▸ **Assignment**: An exact copy of the lines from the one containing "Image 6: xy, xz, yz" through the last line below is required; include both of those lines and no others.

▸ **Data extracts**:
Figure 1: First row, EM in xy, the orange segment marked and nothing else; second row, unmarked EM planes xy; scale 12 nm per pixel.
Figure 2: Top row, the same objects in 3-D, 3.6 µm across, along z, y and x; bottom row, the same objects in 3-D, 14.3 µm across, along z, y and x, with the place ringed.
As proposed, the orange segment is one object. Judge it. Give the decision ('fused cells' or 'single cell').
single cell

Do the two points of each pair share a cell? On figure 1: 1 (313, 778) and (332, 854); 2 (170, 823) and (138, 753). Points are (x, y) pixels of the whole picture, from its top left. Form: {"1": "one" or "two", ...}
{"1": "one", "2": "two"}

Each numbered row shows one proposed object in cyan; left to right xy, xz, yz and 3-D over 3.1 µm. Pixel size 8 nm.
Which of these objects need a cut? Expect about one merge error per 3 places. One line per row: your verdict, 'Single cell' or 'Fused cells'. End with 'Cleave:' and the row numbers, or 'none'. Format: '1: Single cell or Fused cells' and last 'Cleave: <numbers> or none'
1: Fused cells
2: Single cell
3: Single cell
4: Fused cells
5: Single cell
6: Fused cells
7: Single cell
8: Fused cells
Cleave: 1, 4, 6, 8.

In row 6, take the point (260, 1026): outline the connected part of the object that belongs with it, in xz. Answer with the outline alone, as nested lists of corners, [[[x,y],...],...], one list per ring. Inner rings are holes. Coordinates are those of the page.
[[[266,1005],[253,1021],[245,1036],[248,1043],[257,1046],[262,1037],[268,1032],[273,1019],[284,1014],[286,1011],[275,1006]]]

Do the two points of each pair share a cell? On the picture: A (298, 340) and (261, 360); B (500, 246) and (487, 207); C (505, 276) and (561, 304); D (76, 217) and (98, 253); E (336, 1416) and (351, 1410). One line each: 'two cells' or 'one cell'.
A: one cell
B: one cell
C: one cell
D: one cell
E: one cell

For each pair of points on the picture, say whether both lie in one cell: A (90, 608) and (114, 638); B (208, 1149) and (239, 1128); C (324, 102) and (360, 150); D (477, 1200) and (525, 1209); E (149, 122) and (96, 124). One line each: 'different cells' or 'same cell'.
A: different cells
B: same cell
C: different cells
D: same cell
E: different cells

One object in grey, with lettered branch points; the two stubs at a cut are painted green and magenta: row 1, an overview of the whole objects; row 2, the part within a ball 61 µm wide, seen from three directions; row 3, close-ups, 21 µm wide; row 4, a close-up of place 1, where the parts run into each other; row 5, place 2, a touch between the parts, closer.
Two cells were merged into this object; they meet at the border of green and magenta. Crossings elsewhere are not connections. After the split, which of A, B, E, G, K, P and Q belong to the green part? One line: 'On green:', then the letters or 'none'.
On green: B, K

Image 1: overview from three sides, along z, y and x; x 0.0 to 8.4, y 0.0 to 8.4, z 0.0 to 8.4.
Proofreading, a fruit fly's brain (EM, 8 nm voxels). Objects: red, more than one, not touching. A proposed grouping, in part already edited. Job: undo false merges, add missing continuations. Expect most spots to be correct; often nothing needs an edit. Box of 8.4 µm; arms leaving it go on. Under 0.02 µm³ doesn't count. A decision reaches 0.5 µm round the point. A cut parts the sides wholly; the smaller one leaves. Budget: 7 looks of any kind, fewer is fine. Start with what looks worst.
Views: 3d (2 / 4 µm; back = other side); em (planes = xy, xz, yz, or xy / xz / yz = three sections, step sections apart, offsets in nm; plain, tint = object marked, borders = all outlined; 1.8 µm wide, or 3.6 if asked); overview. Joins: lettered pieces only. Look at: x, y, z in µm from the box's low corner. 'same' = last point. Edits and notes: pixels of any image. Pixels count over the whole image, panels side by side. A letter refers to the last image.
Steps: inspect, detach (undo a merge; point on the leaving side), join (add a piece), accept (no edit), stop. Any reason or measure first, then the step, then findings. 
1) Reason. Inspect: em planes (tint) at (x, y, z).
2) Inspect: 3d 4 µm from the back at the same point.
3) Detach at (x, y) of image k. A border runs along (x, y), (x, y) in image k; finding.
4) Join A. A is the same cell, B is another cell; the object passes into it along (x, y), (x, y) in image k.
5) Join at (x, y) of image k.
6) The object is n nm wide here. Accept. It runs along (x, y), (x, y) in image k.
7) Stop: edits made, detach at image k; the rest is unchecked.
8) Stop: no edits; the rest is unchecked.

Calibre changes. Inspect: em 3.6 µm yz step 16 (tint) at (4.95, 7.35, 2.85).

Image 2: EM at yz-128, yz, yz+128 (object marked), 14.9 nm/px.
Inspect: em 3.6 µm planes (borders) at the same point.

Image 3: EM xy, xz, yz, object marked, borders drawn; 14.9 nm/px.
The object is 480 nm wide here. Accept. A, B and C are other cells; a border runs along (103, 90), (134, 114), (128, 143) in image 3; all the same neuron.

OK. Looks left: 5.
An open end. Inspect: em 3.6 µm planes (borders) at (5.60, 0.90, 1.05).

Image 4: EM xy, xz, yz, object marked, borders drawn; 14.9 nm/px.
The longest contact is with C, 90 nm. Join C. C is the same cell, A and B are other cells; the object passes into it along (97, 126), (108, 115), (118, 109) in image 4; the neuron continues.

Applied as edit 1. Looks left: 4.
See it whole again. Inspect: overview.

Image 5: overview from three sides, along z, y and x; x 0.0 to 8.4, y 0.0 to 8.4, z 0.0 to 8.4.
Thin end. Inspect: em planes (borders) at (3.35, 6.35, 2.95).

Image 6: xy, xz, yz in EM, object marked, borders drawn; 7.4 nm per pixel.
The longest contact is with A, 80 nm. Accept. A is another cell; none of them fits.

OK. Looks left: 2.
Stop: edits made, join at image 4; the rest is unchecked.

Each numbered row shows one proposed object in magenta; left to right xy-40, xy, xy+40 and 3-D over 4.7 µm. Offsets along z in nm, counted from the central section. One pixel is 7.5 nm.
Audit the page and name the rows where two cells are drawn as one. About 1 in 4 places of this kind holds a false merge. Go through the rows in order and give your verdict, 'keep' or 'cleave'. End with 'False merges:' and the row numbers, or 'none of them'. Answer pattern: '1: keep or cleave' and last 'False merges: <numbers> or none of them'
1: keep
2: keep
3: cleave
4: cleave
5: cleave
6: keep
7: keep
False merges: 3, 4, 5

▸ **Your response**:
Image 6: xy, xz, yz in EM, object marked, borders drawn; 7.4 nm per pixel.
The longest contact is with A, 80 nm. Accept. A is another cell; none of them fits.

OK. Looks left: 2.
Stop: edits made, join at image 4; the rest is unchecked.

Each numbered row shows one proposed object in magenta; left to right xy-40, xy, xy+40 and 3-D over 4.7 µm. Offsets along z in nm, counted from the central section. One pixel is 7.5 nm.
Audit the page and name the rows where two cells are drawn as one. About 1 in 4 places of this kind holds a false merge. Go through the rows in order and give your verdict, 'keep' or 'cleave'. End with 'False merges:' and the row numbers, or 'none of them'. Answer pattern: '1: keep or cleave' and last 'False merges: <numbers> or none of them'
1: keep
2: keep
3: cleave
4: cleave
5: cleave
6: keep
7: keep
False merges: 3, 4, 5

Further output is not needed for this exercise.